The Wi-Fi Alliance is finally kicking off a certification program for routers, adapters, and other wireless networking gear based on the IEEE 802.11ac draft standard. The organization has a strong track record when it comes to ensuring that networking products will be interoperable even when the standards they’re based on have yet to be finalized, so this is a positive development.
As it did with the 802.11n wireless networking standard, the IEEE is taking its sweet time to ratify the 802.11ac standard.

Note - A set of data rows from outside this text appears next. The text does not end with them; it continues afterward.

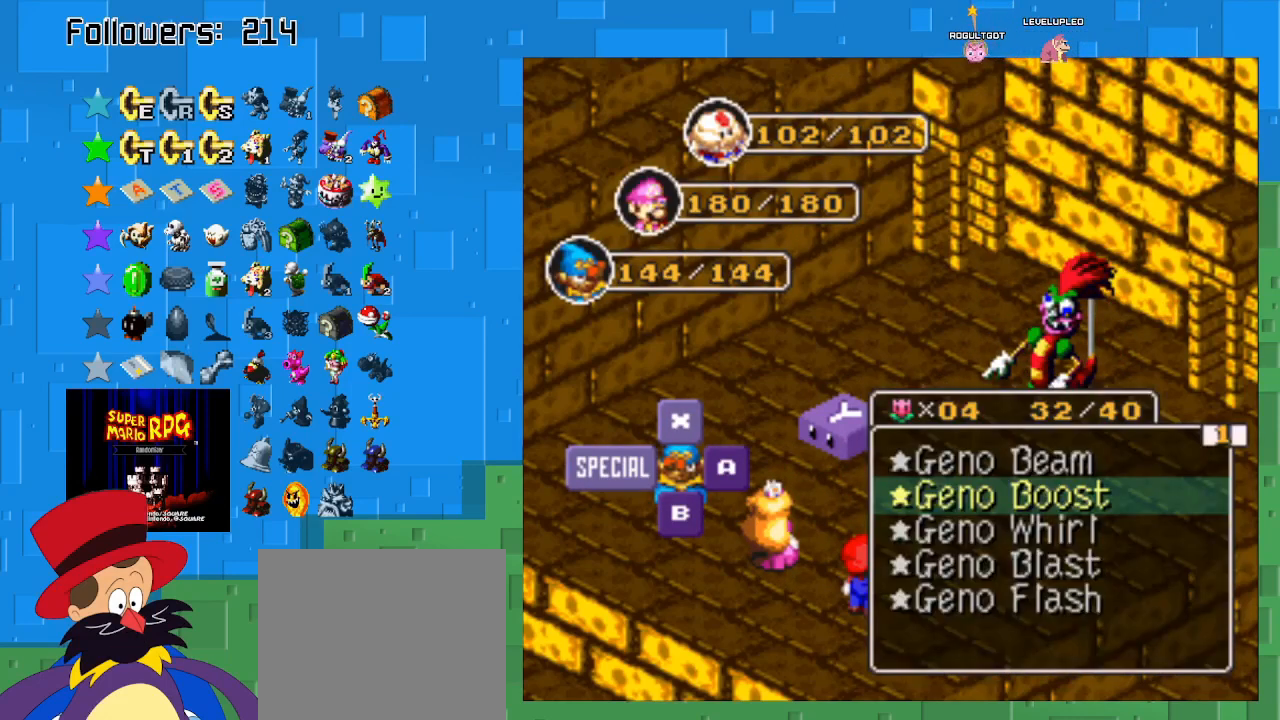
{"buttons": [], "left_stick": "center", "right_stick": "center", "events": [[200, "SQUARE", "down"], [367, "SQUARE", "up"]]}
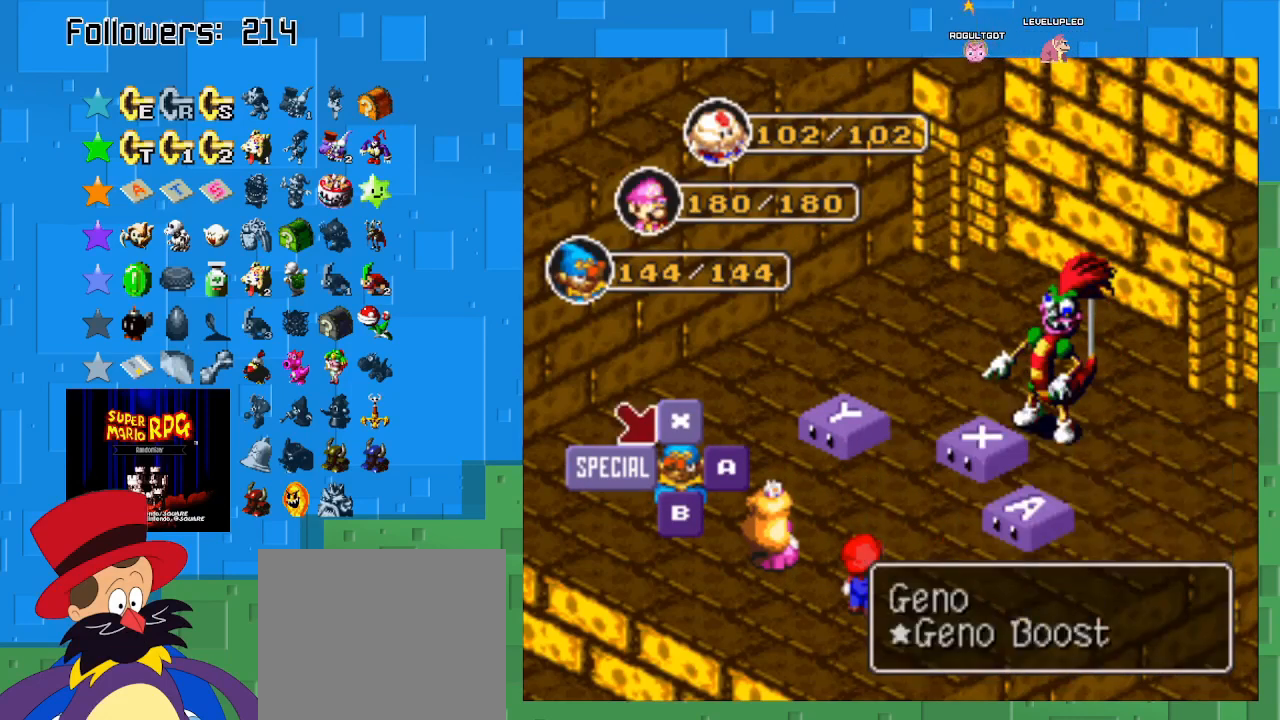
{"buttons": [], "left_stick": "center", "right_stick": "center", "events": [[333, "left_stick", "right"], [467, "left_stick", "center"]]}
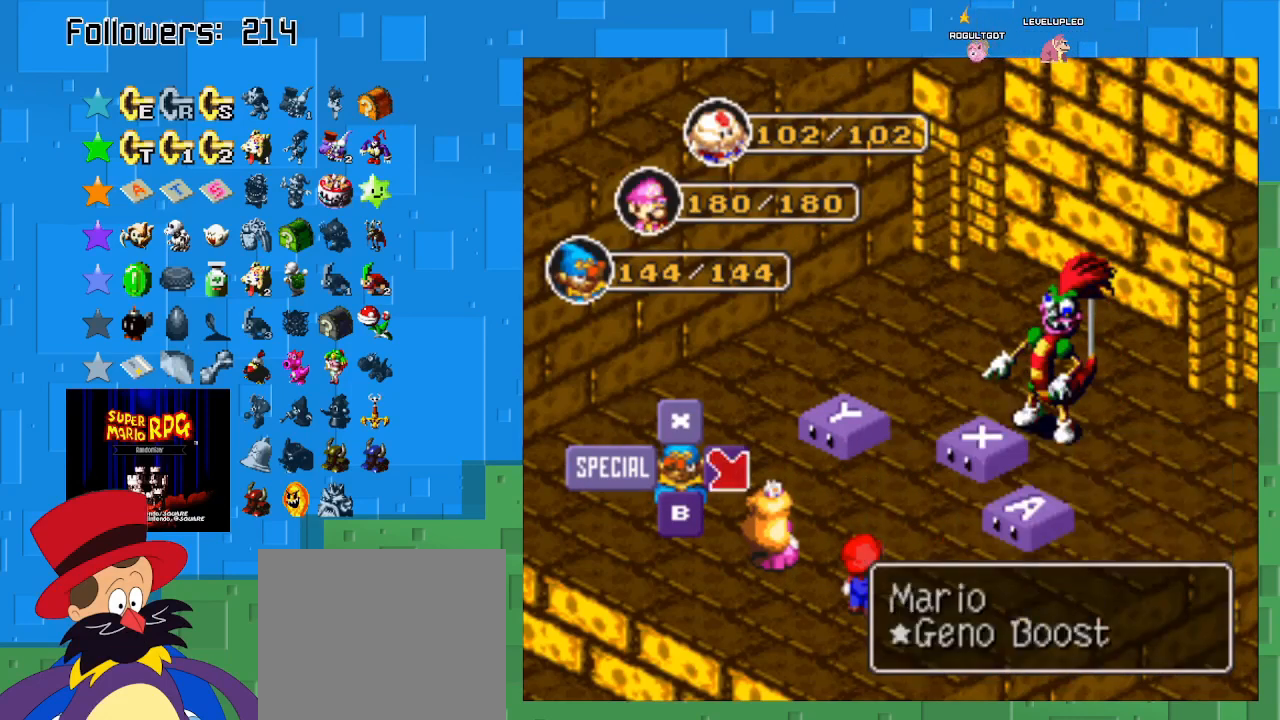
{"buttons": [], "left_stick": "center", "right_stick": "center", "events": [[267, "SQUARE", "down"], [467, "SQUARE", "up"]]}
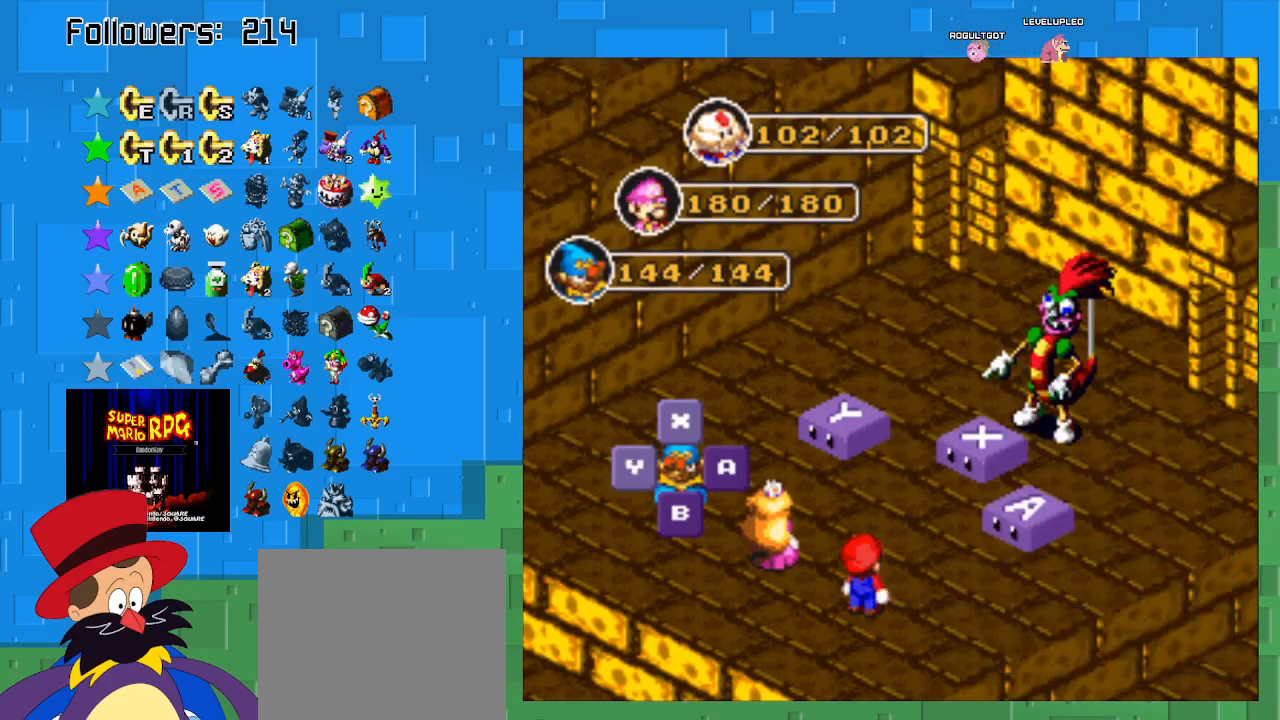
{"buttons": [], "left_stick": "center", "right_stick": "center", "events": []}
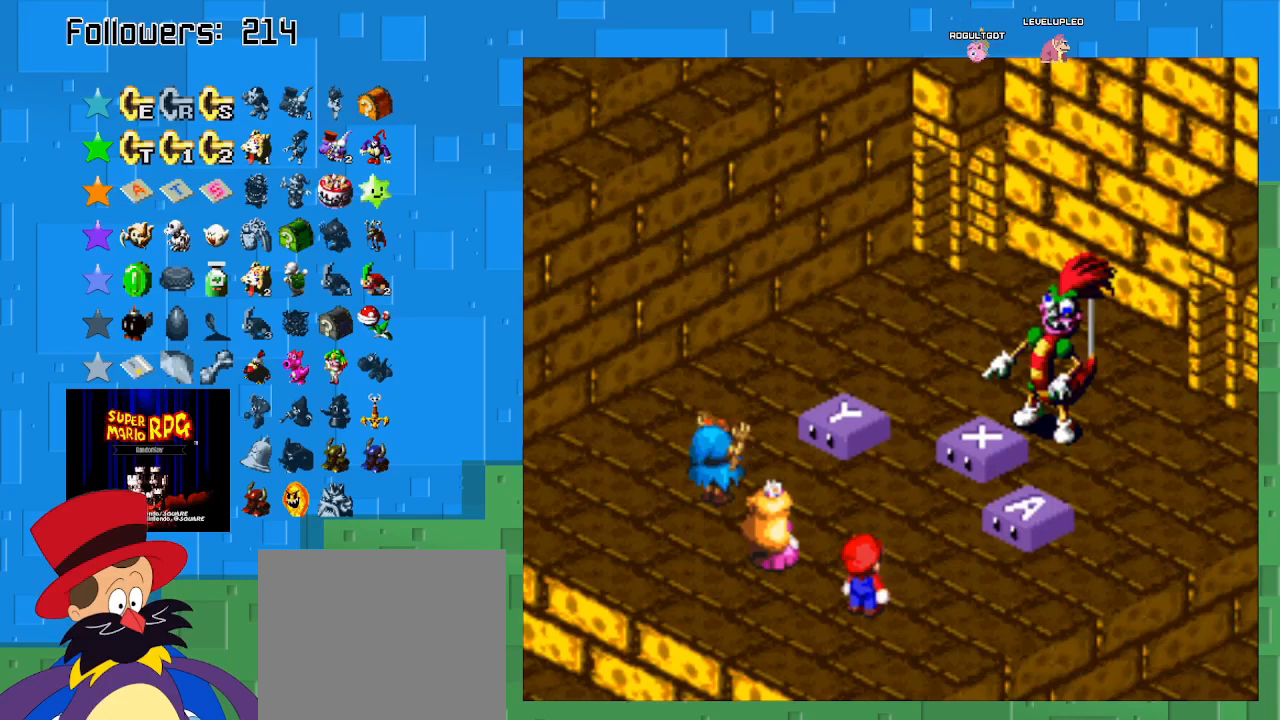
{"buttons": [], "left_stick": "center", "right_stick": "center", "events": []}
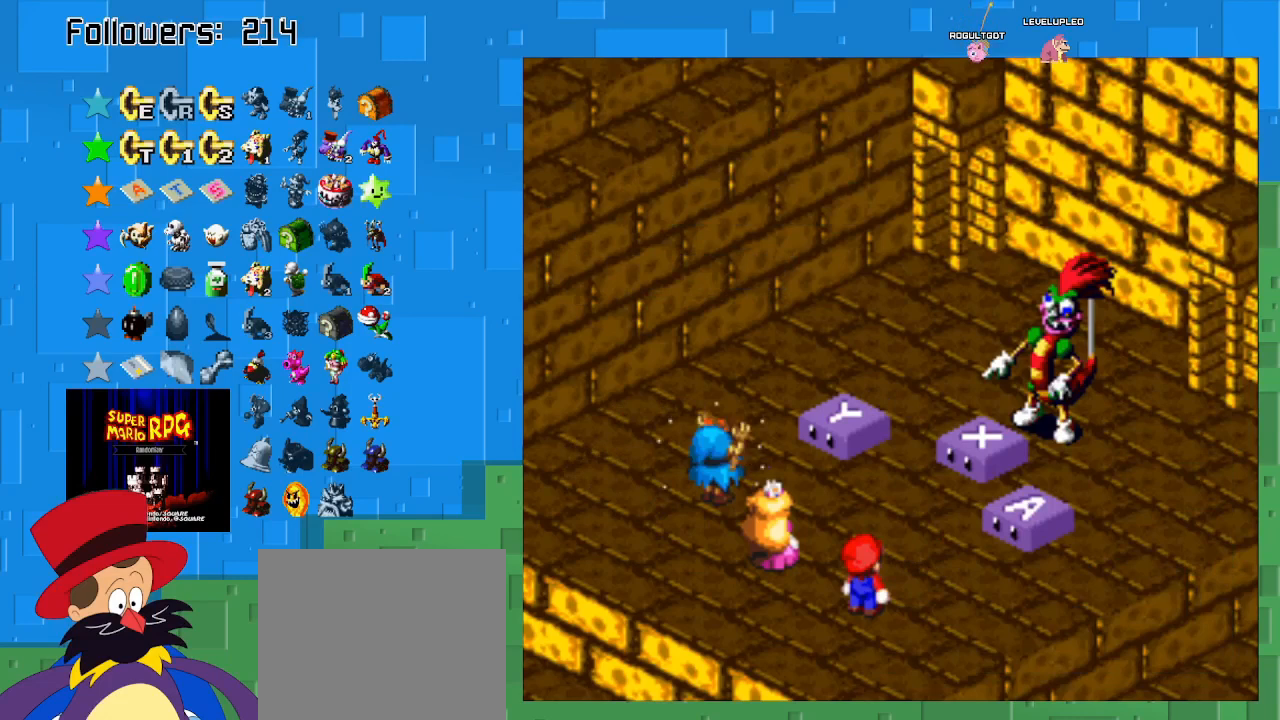
{"buttons": [], "left_stick": "center", "right_stick": "center", "events": []}
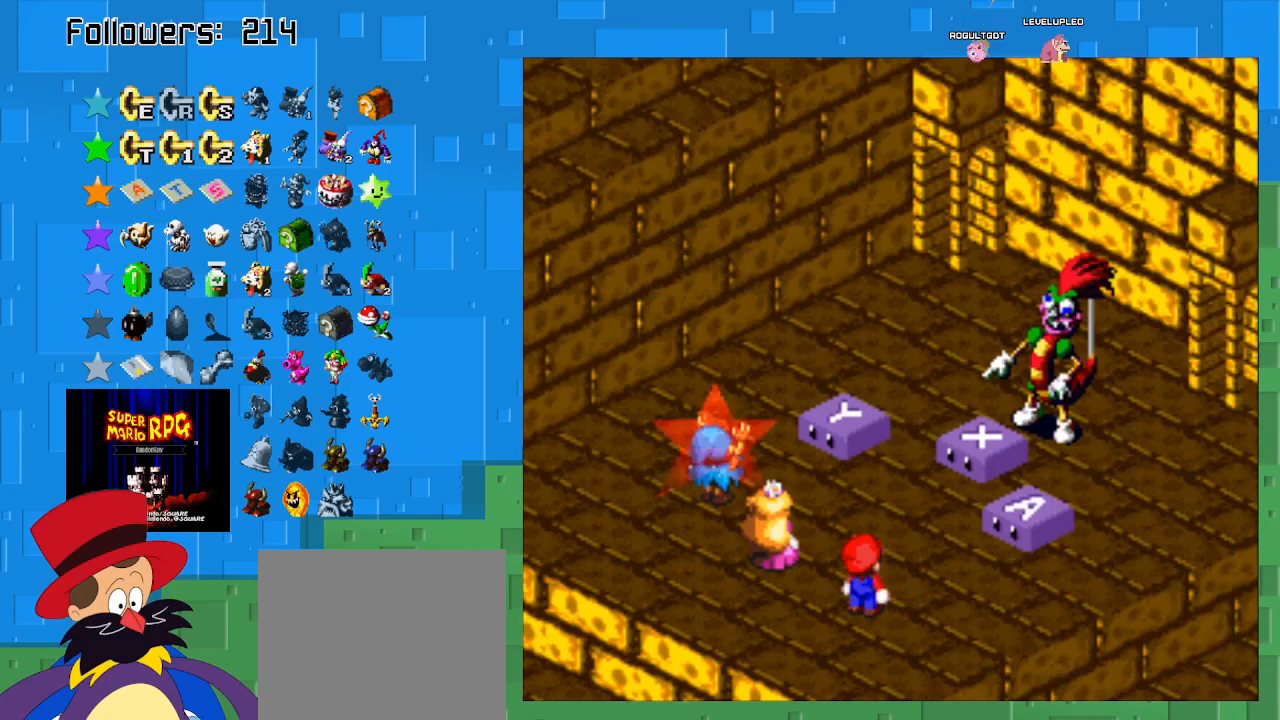
{"buttons": [], "left_stick": "center", "right_stick": "center", "events": []}
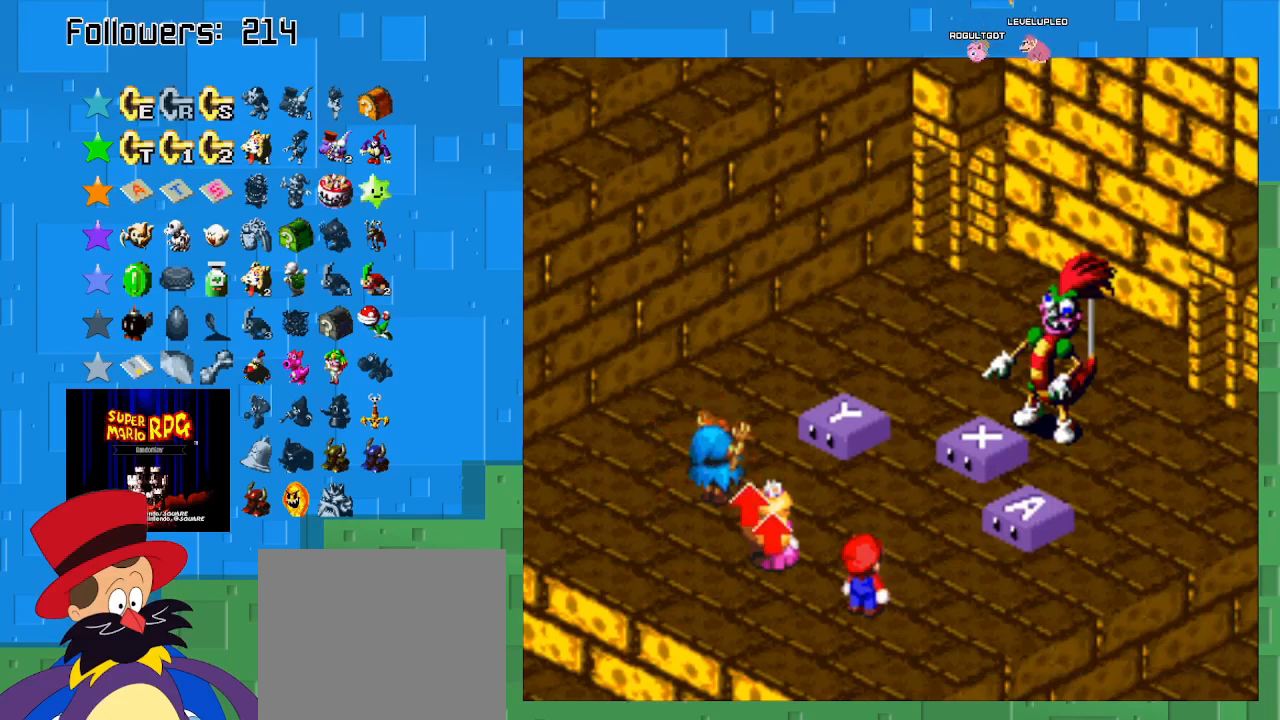
{"buttons": [], "left_stick": "center", "right_stick": "center", "events": []}
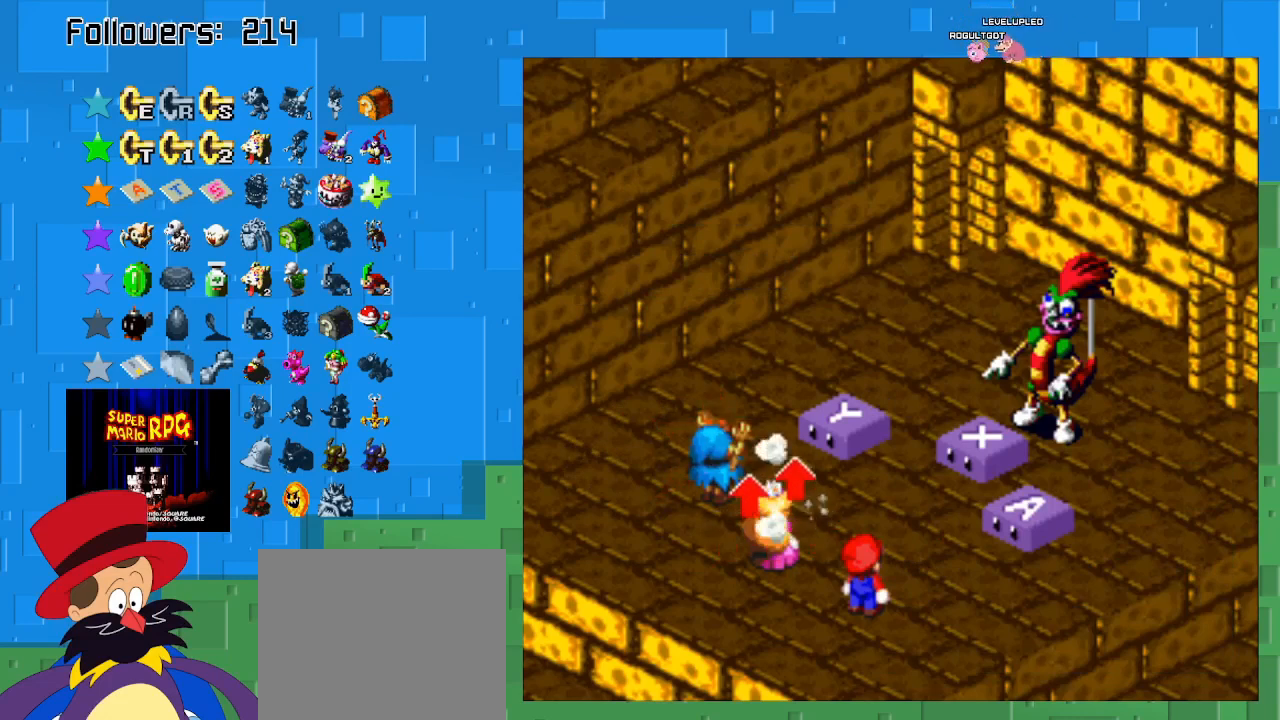
{"buttons": ["SQUARE"], "left_stick": "center", "right_stick": "center", "events": [[267, "SQUARE", "down"]]}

In fact, the responsible working group isn’t expected to finish its work until November, and final ratification isn’t expected until February 2014. That lengthy timeline hasn’t stopped manufacturers from shipping 802.11ac gear, of course; products based on the draft standard have been on store shelves since August 2012. But buyers haven’t had any assurances that those products will work together.
So why is the certification program launching now? “We want to ensure that the standard is substantially mature,” said Wi-Fi Alliance senior marketing manager Kevin Robinson in an embargoed interview last week. “There is work that we have to go through to ensure interoperability, and [we’re] fielding a test bed to certify that.”
The Wi-Fi Alliance launched a similar certification program back in 2007 for networking equipment based on the draft 802.11n standard. Unlike that effort, however, the 802.11ac certification program will not acknowledge the standard’s draft status and is being described as simply “Wi-Fi CERTIFIED™ ac.”